This special edition includes seven outstanding reviews that encompass wide ranging topics of interest in regard to prostate cancer and thermal medicine. In the first paper, Ciocca et al. provide a comprehensive review of the significance of HSPs in prostate cancer including their role in carcinogenesis, prognostic implications, and potential as therapeutic targets. Rylander et al. then explore the relationship of hyperthermia protocols with HSP expression kinetics and cell death. The authors present how in vitro experiments can be used to develop elegant models of HSP expression and cellular injury that hold great promise for advancing thermal therapy via future clinical translation.
Moving from bench to clinic, Maluta et al. provide an extensive assessment of the current status of radiotherapeutic management of prostate cancer. A thorough review of clinical trials exploring the role of hyperthermia for prostate cancer including the long-term results of a newly published positive phase II trial from the Dana-Farber Cancer Institute at Harvard Medical School are then provided. The rapidly expanding applications of nanotechnology in thermal medicine are explored in two subsequent papers. Krishnan et al. provide an excellent overview of nanotherapeutic strategies currently being used for thermal therapy including their work with near infrared stimulation of gold nanoshells. Exciting clinical avenues for application of nano-thermal therapy are presented including active tumour or vascular targeting, precise payload delivery, and radiation sensitisation. Johannsen et al. review their clinical work with interstitial application of magnetic nanoparticles via a trans-perineal route as is commonly utilised for prostate brachytherapy. The results of two completed phase I studies, one on use of magnetic nanoparticle thermotherapy alone and a second in combination with prostate brachytherapy are presented. These trials are notable examples of leading-edge clinical application of nanotechnology in oncology.

EXPLORE THE MATERIAL:
(1) In one to three sentences, explain why the prostate cancer text considers the in vitro work of Rylander et al. significant.
(2) Carry the prostate cancer and thermal medicine text forward from its last sentence.
The listing has nothing to do with these tasks.

SUPPLIED DATA:
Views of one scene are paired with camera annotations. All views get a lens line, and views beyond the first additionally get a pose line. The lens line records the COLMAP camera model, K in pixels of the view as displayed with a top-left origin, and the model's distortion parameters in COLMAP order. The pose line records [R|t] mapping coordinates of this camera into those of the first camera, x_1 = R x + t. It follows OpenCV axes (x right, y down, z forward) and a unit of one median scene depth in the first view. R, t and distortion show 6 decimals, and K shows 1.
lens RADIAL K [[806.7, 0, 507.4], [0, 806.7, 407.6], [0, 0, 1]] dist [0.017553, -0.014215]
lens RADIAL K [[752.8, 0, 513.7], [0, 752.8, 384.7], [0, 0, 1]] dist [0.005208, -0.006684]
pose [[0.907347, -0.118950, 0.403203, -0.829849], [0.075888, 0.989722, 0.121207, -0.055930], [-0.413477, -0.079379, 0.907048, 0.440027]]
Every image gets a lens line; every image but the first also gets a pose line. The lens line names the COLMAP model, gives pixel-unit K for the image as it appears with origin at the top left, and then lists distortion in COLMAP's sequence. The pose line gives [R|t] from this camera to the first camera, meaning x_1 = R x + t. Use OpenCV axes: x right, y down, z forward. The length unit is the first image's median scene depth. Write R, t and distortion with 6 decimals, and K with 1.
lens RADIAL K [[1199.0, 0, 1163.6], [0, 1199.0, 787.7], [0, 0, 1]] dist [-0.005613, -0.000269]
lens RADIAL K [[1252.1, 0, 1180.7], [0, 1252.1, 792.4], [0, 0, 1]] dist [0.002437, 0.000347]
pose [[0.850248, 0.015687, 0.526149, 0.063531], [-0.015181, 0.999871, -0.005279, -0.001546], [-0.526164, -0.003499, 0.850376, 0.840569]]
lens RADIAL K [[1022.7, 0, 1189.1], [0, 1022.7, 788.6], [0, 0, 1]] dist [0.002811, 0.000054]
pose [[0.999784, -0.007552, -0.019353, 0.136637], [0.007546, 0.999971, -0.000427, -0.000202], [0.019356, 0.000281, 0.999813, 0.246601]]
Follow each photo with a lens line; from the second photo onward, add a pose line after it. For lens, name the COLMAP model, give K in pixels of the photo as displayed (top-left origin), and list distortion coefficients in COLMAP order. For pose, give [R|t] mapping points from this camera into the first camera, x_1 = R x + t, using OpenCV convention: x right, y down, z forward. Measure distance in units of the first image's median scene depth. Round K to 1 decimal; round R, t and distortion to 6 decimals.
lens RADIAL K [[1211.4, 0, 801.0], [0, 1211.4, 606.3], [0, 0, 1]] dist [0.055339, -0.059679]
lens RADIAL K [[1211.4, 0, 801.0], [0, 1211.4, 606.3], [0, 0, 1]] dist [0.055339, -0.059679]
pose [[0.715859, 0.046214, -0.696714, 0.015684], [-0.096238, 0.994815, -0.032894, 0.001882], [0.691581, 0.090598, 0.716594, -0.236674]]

OUTPUTS IN ORDER:
(1) Rylander et al. use in vitro experiments to build models of HSP expression and cellular injury. The text says these models hold great promise for advancing thermal therapy through future clinical translation.

(2)
The final two papers address the rapidly expanding field of thermal ablation as applied to prostate cancer. Crouzet et al. provide an outstanding synopsis of the current status of ultrasound guided high intensity focused ultrasound (HIFU) for treatment of prostate cancer. In the final paper, Chopra et al. provide a comprehensive review of one of several eloquent strategies combining MR with thermal ablation. In this case, the combination of trans-urethral treatment with MR imaging, thermal dosimetry, and treatment verification provides a compelling example of the promise of MR in advancing thermal therapy.
The breadth of topics and elegant research presented in this special edition clearly demonstrate the value of thermal medicine in the fight against prostate cancer. Efforts put forth to date have yielded meaningful results yet much remains to be accomplished. The collective efforts of biologists, physicists, engineers, and clinicians committed to advancing thermal medicine will no doubt lead us and our patients along not one but rather many paths towards improved prostate cancer therapies.